TEXT FOR ANALYSIS:
###

The workers argued that the sit-down was necessary to defend their right to organize under the NLRA, refused to follow court injunctions that ignored this reality, and battled police who tried to evict them.
DID THE NLRA protect the workers’ right to organize? Every court which ruled on this said the NLRA could not protect manufacturing workers because they did not participate in “interstate commerce.” The judicial branch persisted in its reactionary course despite the clear popular mandate for the New Deal, expressed in Roosevelt’s smashing re-election victory in 1936, just before the Flint strike.
But the sit-down strikes were a terrifying display — to the ruling class — of workers’ power.
A month after the GM victory, 100,000 workers rallied in Detroit to defend sit-down strikes and protest police evictions. Detroit Federation of Labor president Frank Martel thundered to the crowd, “From this time on, the constitutional rights of this community are going to be respected in the City Hall, the police station and the courts, or we’ll turn them wrong side up!”
In the three weeks following the rally, Detroit police stopped trying to evict workers and failed miserably in the one exception.
This was the context in which the Supreme Court ruled on the constitutionality of the NLRA in April 1937. First, the justices upheld the NLRA as applying to interstate transportation and communication businesses — this was squarely within the Commerce Clause.
Second, and shockingly to many observers, they upheld the law’s application to the Jones & Laughlin Steel Corp., which employed 22,000 workers in manufacturing plants that had previously been seen as outside the scope of the Commerce Clause. The Court’s decision makes it clear how the strike wave had affected its legal reasoning:
When industries organize themselves on a national scale, making their relation to interstate commerce the dominant factor in their activities, how can it be maintained that their industrial labor relations constitute a forbidden field into which Congress may not enter when it is necessary to protect interstate commerce from the paralyzing consequences of industrial war?

###

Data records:
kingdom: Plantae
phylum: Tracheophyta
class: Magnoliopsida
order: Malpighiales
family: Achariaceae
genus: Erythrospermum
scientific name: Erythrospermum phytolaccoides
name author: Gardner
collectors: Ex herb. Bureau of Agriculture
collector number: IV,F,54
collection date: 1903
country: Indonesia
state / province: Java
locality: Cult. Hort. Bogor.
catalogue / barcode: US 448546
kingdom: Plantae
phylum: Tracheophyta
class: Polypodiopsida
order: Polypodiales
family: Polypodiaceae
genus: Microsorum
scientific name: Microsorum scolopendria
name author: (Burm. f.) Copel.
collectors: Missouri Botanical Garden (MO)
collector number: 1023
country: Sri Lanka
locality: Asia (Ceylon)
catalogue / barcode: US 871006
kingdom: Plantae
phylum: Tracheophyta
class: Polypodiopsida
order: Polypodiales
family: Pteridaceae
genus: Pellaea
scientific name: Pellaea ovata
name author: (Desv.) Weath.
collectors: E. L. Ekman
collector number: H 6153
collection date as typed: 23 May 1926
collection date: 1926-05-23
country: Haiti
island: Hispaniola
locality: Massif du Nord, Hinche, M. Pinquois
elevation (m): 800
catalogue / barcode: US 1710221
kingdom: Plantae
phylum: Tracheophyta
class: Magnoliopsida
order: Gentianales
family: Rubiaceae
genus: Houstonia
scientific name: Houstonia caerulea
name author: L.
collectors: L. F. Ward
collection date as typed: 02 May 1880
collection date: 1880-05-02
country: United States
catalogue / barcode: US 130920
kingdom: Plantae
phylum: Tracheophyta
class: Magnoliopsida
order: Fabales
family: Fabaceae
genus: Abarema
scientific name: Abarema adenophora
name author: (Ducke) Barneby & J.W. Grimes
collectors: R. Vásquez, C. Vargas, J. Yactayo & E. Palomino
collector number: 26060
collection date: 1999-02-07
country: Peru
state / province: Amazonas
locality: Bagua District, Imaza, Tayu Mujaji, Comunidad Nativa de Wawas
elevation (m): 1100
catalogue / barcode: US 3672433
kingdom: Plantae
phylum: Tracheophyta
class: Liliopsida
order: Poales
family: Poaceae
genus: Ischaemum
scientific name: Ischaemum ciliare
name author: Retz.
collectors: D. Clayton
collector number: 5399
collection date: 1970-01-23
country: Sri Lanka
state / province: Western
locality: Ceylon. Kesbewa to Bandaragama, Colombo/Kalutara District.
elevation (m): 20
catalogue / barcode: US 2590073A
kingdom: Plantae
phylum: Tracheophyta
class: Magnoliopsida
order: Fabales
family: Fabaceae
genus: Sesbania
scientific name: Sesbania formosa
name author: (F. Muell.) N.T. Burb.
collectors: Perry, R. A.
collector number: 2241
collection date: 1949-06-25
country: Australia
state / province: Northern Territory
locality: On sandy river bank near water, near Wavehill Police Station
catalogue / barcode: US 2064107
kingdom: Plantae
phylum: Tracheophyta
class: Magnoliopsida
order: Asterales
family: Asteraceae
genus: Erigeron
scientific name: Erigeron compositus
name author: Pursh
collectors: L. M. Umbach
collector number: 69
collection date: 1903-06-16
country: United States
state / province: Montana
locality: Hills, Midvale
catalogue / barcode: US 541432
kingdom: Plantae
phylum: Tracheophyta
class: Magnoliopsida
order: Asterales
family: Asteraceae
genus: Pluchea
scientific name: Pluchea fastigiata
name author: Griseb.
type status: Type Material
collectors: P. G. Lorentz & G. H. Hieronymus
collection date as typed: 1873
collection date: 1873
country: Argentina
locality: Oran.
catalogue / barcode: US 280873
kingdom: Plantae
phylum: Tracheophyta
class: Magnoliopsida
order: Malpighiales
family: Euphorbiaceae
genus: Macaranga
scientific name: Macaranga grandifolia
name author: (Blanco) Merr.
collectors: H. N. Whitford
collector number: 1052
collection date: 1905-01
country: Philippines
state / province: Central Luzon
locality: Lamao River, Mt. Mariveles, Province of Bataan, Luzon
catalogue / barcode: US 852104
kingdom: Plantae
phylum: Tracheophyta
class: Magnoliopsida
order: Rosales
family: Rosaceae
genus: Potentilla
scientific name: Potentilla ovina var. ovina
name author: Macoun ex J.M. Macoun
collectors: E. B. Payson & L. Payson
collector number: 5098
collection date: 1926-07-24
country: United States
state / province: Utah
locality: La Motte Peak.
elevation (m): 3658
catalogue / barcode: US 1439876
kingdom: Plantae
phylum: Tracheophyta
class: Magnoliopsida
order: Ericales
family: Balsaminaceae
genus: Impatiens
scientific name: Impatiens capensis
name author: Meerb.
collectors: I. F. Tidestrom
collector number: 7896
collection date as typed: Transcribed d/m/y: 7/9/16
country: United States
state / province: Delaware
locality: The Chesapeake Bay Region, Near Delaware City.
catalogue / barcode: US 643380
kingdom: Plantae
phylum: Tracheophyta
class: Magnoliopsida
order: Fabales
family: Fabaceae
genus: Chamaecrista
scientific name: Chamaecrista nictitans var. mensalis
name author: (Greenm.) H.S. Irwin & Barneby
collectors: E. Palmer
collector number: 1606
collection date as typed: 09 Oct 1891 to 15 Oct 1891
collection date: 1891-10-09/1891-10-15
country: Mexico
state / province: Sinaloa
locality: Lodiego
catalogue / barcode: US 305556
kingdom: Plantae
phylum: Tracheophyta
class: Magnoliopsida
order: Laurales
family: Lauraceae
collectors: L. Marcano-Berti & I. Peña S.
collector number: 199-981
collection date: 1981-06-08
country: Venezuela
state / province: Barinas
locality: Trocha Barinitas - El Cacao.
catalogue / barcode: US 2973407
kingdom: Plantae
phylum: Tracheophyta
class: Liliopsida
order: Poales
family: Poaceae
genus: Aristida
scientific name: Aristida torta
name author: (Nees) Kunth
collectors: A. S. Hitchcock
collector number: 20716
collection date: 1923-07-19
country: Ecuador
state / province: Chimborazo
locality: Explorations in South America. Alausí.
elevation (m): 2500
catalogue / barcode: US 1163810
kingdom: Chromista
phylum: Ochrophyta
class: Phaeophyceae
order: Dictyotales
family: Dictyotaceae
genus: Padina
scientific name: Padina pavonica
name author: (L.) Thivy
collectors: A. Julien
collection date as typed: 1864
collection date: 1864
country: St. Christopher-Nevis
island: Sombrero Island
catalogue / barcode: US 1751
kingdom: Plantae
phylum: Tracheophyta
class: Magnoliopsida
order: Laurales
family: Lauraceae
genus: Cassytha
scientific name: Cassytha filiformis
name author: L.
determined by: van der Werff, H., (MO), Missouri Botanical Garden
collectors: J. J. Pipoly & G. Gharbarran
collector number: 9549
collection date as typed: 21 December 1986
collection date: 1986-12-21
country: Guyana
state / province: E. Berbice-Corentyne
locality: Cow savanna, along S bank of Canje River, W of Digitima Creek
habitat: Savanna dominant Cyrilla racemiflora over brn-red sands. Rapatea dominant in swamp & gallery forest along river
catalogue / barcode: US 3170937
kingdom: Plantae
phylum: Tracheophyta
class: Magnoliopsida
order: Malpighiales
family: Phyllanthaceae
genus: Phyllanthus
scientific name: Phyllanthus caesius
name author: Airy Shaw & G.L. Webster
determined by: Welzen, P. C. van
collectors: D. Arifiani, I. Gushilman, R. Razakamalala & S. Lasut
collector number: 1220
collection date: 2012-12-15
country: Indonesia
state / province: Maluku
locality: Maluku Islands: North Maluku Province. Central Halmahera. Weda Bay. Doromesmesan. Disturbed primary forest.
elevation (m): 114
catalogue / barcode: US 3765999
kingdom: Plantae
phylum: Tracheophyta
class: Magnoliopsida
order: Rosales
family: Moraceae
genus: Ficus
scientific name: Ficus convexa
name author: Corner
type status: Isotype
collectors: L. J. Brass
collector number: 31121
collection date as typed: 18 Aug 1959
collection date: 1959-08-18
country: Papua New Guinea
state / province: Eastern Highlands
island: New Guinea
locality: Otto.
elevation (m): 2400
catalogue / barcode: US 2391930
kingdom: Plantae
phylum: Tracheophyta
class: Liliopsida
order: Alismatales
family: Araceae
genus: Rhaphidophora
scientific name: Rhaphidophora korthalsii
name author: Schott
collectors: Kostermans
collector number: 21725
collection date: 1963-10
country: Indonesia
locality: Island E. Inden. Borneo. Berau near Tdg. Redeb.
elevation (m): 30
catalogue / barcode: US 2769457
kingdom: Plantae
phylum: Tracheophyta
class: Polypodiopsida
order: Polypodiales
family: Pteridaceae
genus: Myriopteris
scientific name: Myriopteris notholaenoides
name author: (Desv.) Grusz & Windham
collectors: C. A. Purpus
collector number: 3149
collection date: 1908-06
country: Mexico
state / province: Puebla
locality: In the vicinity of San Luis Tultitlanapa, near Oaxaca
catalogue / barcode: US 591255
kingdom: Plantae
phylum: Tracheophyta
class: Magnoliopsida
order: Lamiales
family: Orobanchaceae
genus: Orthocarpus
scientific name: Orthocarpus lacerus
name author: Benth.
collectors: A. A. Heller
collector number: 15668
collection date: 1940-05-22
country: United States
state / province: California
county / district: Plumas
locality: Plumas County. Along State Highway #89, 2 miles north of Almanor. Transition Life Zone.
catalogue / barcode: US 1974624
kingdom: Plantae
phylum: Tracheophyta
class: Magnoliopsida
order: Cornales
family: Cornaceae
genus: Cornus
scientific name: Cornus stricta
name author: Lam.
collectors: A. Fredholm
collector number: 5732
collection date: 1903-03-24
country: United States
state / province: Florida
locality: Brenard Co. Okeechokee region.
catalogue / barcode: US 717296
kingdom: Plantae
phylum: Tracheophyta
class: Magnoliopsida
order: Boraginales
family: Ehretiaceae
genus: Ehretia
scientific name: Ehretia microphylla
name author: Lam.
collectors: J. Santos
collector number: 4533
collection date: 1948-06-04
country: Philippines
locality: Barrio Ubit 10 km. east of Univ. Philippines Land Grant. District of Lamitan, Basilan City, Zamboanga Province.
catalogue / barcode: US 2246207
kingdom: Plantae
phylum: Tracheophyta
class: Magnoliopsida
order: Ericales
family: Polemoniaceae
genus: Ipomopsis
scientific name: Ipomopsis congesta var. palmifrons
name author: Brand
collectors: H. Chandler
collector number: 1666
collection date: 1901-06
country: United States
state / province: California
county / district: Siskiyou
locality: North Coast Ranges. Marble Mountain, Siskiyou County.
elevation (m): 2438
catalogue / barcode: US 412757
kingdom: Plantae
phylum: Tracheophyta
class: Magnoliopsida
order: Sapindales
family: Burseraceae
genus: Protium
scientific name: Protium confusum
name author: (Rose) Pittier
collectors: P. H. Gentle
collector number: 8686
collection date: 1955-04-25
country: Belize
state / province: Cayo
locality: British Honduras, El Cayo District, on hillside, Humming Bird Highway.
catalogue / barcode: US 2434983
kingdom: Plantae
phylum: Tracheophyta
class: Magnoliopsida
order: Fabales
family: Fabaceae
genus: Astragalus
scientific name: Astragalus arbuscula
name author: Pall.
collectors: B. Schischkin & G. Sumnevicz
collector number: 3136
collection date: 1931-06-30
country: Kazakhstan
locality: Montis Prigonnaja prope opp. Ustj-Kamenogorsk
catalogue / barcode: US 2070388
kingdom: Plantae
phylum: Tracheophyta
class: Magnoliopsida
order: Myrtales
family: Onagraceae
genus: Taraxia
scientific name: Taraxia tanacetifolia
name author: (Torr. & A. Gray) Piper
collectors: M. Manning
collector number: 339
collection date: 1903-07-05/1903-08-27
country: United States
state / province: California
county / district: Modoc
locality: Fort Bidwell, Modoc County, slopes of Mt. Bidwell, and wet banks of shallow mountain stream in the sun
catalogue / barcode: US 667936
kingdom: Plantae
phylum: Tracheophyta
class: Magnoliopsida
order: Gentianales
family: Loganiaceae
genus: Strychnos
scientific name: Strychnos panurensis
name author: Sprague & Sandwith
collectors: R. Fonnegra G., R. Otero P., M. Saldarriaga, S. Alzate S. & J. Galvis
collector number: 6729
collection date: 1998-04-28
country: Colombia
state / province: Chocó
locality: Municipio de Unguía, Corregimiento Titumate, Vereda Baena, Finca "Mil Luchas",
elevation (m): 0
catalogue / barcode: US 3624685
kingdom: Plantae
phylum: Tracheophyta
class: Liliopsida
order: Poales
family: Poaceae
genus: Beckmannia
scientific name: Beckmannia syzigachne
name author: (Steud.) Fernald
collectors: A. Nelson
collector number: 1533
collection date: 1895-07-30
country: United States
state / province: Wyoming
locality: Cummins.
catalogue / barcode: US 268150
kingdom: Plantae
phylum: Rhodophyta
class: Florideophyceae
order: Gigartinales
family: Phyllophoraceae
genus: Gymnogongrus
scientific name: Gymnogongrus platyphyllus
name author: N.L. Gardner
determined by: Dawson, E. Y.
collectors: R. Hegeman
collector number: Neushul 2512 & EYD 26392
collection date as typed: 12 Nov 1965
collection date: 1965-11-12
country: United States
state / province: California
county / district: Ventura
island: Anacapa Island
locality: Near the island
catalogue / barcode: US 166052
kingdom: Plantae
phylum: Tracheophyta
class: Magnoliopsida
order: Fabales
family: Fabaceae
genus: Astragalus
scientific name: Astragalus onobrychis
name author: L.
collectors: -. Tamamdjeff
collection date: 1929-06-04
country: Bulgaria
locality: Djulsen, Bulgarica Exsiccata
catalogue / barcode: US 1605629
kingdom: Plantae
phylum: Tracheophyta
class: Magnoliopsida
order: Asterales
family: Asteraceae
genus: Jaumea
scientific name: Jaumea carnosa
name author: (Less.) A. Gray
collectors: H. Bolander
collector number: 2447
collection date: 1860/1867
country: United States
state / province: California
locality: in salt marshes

###

ASSIGNED TASK:
Please transcribe the part of the passage on the sit-down strikes and the NLRA that opens with the words "This was the" and closes with "within the Commerce Clause.".

EXERCISE ANSWER:
This was the context in which the Supreme Court ruled on the constitutionality of the NLRA in April 1937. First, the justices upheld the NLRA as applying to interstate transportation and communication businesses — this was squarely within the Commerce Clause.